▸ **Trecho do texto**:
Doutrina Monroe

Doutrina Monroe

A Estratégia de Segurança Nacional do governo Donald Trump, anunciada recentemente, representa a mais profunda inflexão da política externa americana desde o fim da Segunda Guerra Mundial. Em suas 33 páginas, o documento enuncia de forma direta o que já vinha sendo percebido por analistas e diplomatas: o abandono explícito da ordem liberal internacional construída a partir de 1945. Pela primeira vez em oito décadas, Washington deixa de organizar sua política externa em torno de alianças multilaterais, previsibilidade institucional e distinções normativas entre democracias e autocracias.

Os valores que davam aos Estados Unidos o papel de guardião do mundo “livre e ocidental” são substituídos por um pragmatismo no qual se aceita a divisão do mundo entre esferas de influência das principais potências: Estados Unidos, China e Rússia. A Europa, que Donald Trump qualificou como decadente, perde relevância na estratégia trumpista, assim como o sistema de defesa do Atlântico Norte, a OTAN. Dessa maneira, Putin fica de mãos livres para avançar na Ucrânia e na Eurásia, e Xi Jinping, na Ásia e em regiões do Indo-Pacífico. É a lei dos mais fortes subjugando os demais. Nesse reordenamento mundial, manda quem pode e obedece quem tem juízo.

A comparação com Ronald Reagan ajuda a dimensionar a mudança. Reagan também exerceu liderança assertiva, pressionou aliados e adversários e defendeu interesses americanos com firmeza. Mas o fez dentro de uma lógica de fortalecimento das instituições internacionais e de consolidação da ordem liberal. O atual movimento, ao contrário, rompe com essa tradição ao substituir liderança por imposição circunstancial e previsibilidade por improviso.

A prioridade de Donald Trump é outra: sua própria área de influência, o “Hemisfério Ocidental”. Particularmente a América Latina, que seu Secretário, Pete Hegseth, chamou de “quintal” dos Estados Unidos.

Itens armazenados

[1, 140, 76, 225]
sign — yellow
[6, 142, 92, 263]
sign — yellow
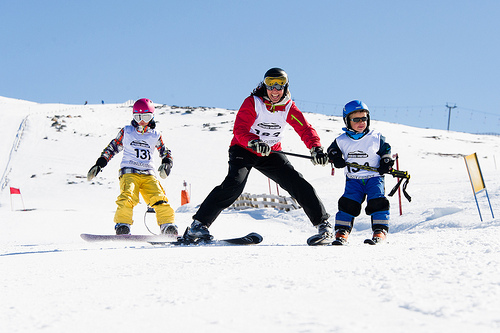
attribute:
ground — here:
[4, 97, 485, 332]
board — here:
[149, 234, 266, 250]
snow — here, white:
[0, 97, 498, 329]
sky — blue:
[2, 1, 499, 140]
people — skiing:
[83, 66, 399, 247]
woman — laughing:
[186, 69, 337, 250]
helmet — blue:
[340, 97, 367, 130]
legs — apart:
[191, 143, 324, 233]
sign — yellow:
[463, 150, 486, 196]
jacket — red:
[234, 93, 314, 157]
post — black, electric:
[445, 99, 459, 126]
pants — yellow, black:
[115, 167, 174, 229]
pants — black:
[190, 140, 325, 226]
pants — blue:
[331, 175, 398, 231]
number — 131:
[131, 145, 152, 161]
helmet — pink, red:
[131, 96, 157, 122]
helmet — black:
[264, 64, 291, 89]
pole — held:
[385, 153, 410, 211]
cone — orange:
[178, 188, 189, 205]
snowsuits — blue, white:
[105, 93, 407, 224]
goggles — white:
[132, 106, 159, 125]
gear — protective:
[324, 101, 398, 217]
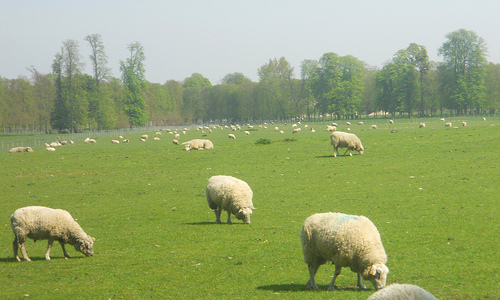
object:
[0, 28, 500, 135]
trees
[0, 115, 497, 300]
field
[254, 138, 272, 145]
bush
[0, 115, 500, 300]
grass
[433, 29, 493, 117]
trees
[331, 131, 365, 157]
sheep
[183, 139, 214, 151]
sheep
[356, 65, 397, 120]
ground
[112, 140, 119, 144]
sheep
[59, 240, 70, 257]
leg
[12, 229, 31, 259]
legs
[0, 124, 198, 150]
fence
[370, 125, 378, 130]
sheep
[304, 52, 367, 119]
trees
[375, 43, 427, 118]
trees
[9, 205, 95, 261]
sheep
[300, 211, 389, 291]
sheep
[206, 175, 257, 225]
sheep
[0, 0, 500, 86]
sky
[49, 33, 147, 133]
tree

▸ **Instruções de trabalho**:
- 1) Quais linhas dos registros contêm a palavra "helmet"? Reúna todas elas.
- 2) Prossiga com o texto sobre a nova estratégia de segurança nacional dos Estados Unidos, começando logo após a última frase apresentada.
O texto e os registros vêm de fontes diferentes.

▸ **Respostas dos exercícios**:
- 1)
helmet — blue:
helmet — pink, red:
helmet — black:

- 2)
A Doutrina Monroe, criada há 200 anos, ressurge das cinzas. Proclamada pelo presidente dos EUA James Monroe em 1823, declarava o continente americano fechado para novas colonizações europeias e proibia a intervenção europeia nos assuntos das nações americanas, sob o lema “América para os americanos”. Inicialmente defensiva, pretendia proteger as novas repúblicas da América Latina da recolonização, mas evoluiu para justificar o intervencionismo e a hegemonia dos EUA na região, tornando-se um símbolo do imperialismo americano.

O trecho mais emblemático do documento da nova estratégia não deixa margem a dúvidas: “Após anos de negligência, os Estados Unidos reafirmarão e farão cumprir a Doutrina Monroe para restaurar a preeminência americana no Hemisfério Ocidental e proteger nosso acesso a áreas-chave em toda a região.” Mais adiante, o texto explicita seu escopo: os EUA “negarão a concorrentes de fora a capacidade de posicionar forças ou controlar ativos estrategicamente vitais na região”. Não se trata de retórica vaga ou formulação diplomática ambígua. Trata-se de uma geopolítica que recoloca a América Latina no centro da estratégia de segurança dos Estados Unidos e restaura, de maneira aberta, a lógica das esferas de influência.

O embaixador Rubens Barbosa, em artigo publicado no Estado de São Paulo, foi direto ao afirmar que o documento “na prática, afirma que a região pertence à área de influência dos Estados Unidos”. Em outras palavras: não se trata apenas de uma mudança de tom, mas da institucionalização de uma visão de mundo que recoloca a América Latina no papel que ocupava durante a Guerra Fria: o de zona tutelada, sensível à presença militar, econômica e tecnológica de potências rivais.

É nesse contexto que a América Latina reaparece como prioridade. Sob o rótulo de “Hemisfério Ocidental”, o documento prevê maior presença naval, operações ampliadas contra cartéis, vigilância sobre minerais estratégicos (como lítio e terras raras) e monitoramento intensivo de cadeias críticas de suprimentos. Ou seja, áreas sensíveis para o futuro tecnológico e energético dos EUA. A região passa a ser vista não como plataforma indispensável para a segurança nacional, devendo ser protegida contra “interferências de potências externas”, em referência clara à China e, em menor grau, à Rússia.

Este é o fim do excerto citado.